Turban-wearing Sikhs should be exempt from wearing a helmet while riding motorcycles on streets posted up to 60km/h, say a group of NSW Sikhs.
The Central Coast of NSW Sikhs are campaigning to Coffs Coast Council for the right to not wear helmets.
They are not fighting the ruling on humanitarian or religious grounds, but the inconvenience of having to remove their turban to put a motorcycle helmet on and then re-wrap the turban after riding.
The group approached Coffs Harbour councillor John Arkan, the state’s first Sikh representative, but he is not in support.
Sikhs support plea
The Sikh Motorcycle Club of Australia say it is a discriminatory law and agree that Sikhs should be exempted from wearing helmet at low speeds.
However, clubs members have found a way around the rules.
Founding member Daljeet Singh told us last year that while initiated male and female Sikhs must cover their hair with a turban, Sikh Motorcycle Club members wear a bandana-style scarf underneath their helmets.
“We were actually fined riding out of a temple celebration with turbans on instead of our helmets,” he told us.
“But that’s not the reason why we started wearing helmets. It’s how we feel. We respect wearing the turban, but because the law doesn’t allow it we wear a little scarf underneath the helmet.”
He points out that Sikhs are exempt from wearing a turban while riding a motorcycle in India, the UK and parts of Canada for religious human rights reasons.
Exemptions knocked back
However, the plea for a helmet exemption is likely to be knocked back.
Firstly, the local council can’t do anything about it. The matter would have to be decided by Centre for Road Safety .
A Transport NSW spokesperson says the Centre for Road Safety has not received any submissions seeking an exemption from the requirement to wear a helmet when riding a motorcycle.
They point out motorcycle riders are some of the most vulnerable road users and that there have been 43 motorcycle fatalities so far this year.
“Protection is important. By choosing safer helmets and riding gear, motorcyclists can ensure they have the best protection,” the spokesperson says.
“A helmet could be the difference between life and death in a crash.”
Australian Motorcycle Council chairman Shaun Lennard is also on record as saying he would not support such an exemption on safety grounds.

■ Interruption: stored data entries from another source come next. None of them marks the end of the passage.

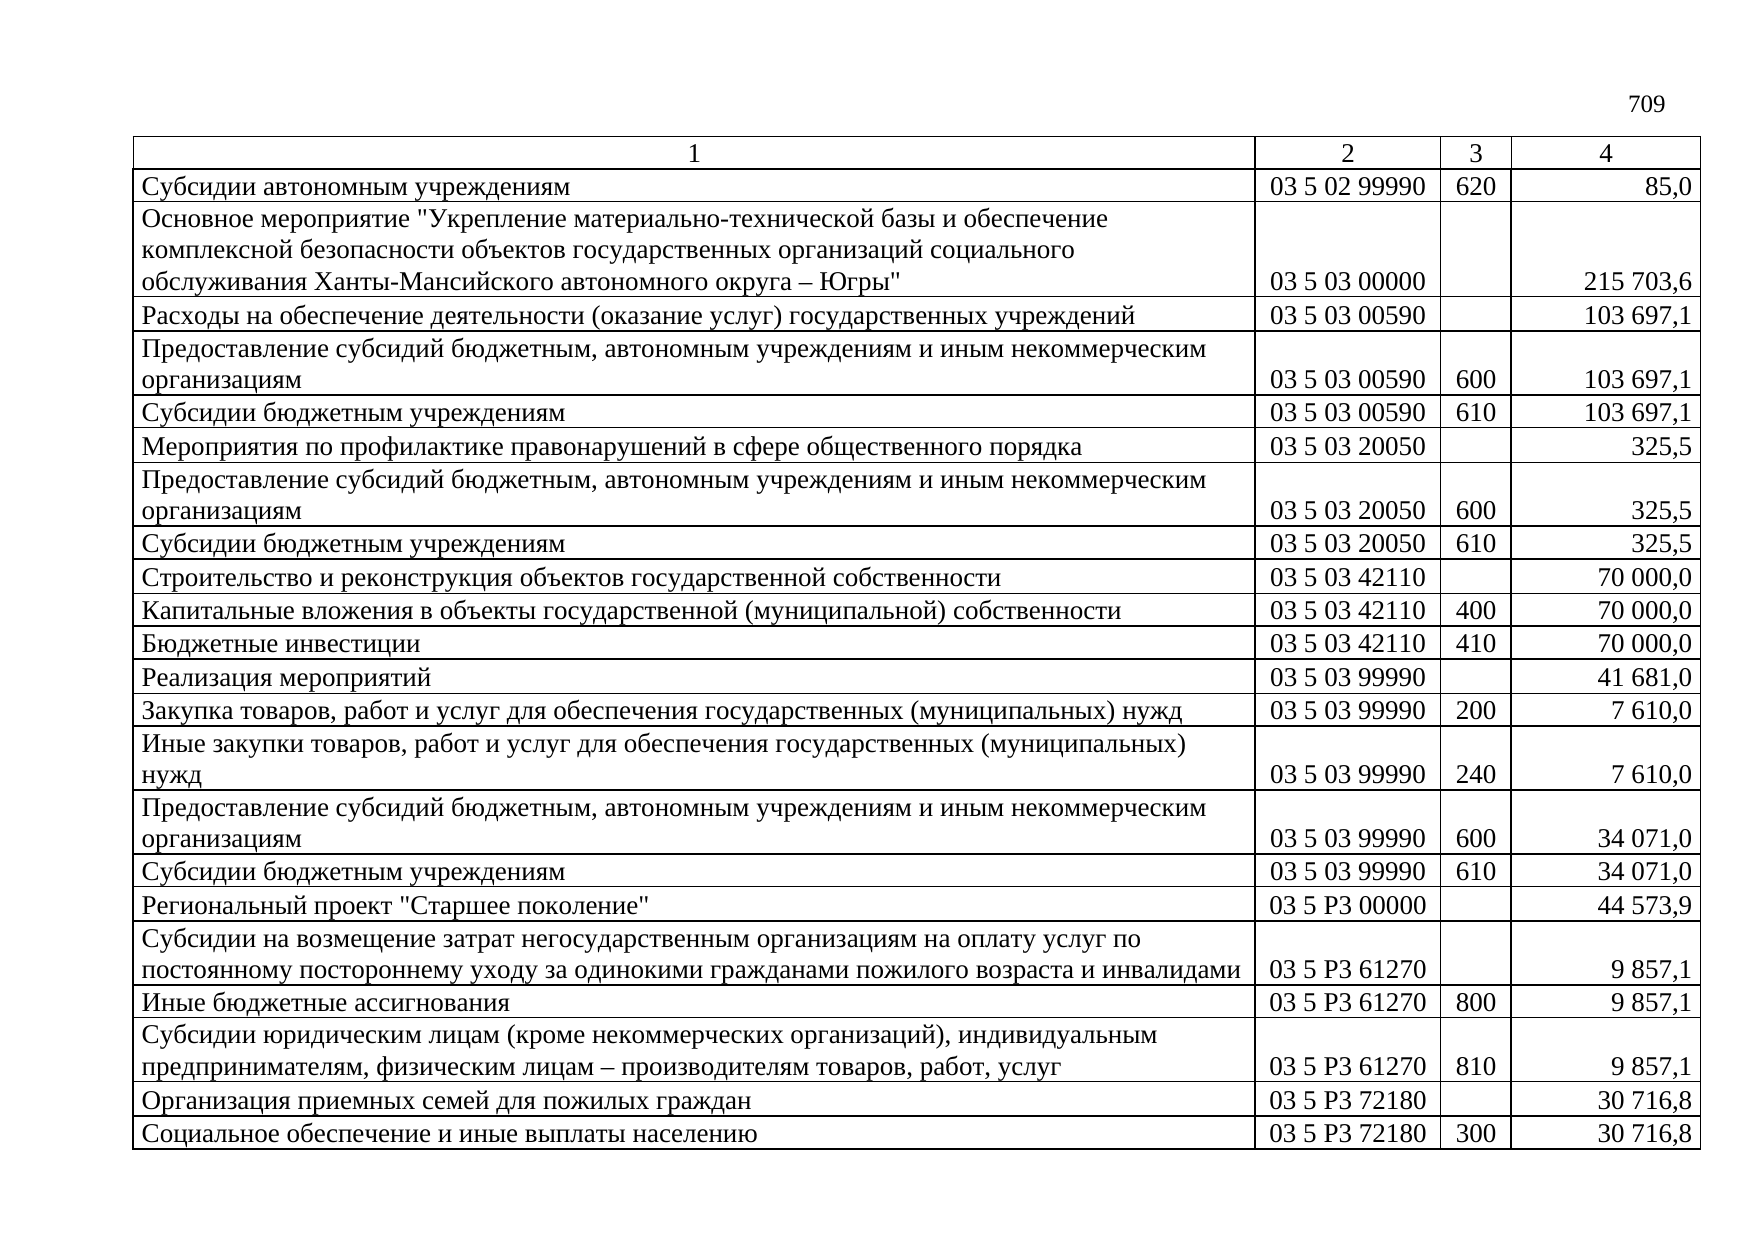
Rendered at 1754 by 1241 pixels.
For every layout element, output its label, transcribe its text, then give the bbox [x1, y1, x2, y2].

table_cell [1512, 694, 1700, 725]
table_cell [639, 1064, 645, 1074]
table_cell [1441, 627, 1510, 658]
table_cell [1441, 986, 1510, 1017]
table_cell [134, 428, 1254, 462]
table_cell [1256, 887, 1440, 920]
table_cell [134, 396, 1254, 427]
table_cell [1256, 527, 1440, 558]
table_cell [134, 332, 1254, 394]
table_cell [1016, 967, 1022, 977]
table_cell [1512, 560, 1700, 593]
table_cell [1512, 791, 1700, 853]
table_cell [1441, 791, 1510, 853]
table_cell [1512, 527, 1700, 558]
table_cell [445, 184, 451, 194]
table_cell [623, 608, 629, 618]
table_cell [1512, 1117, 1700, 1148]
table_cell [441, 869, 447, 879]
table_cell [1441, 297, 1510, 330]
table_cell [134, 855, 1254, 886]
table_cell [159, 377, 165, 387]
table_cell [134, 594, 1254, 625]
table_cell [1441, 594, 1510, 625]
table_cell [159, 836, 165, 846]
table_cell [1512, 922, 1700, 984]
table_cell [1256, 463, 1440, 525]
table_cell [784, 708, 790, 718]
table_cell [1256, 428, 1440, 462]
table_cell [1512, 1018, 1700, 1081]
table_header 4 [1512, 137, 1700, 168]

Previous efforts by individual Sikhs to gain an exemption have met mixed results.
In 2013, a Queensland court ruled that a turban-wearing Sikh didn’t need to wear a helmet while riding a bicycle, but that ruling has not yet been tested for the use of riding motorcycles.
When Hobart rider Harpreed Singh was rejected for an exemption in 2013, Tasmanian anti-discrimination commissioner Robin Banks said it would be better to exempt the entire Sikh religion rather than individual Sikhs having to apply for an exemption and then prove they have one if they are stopped by the police.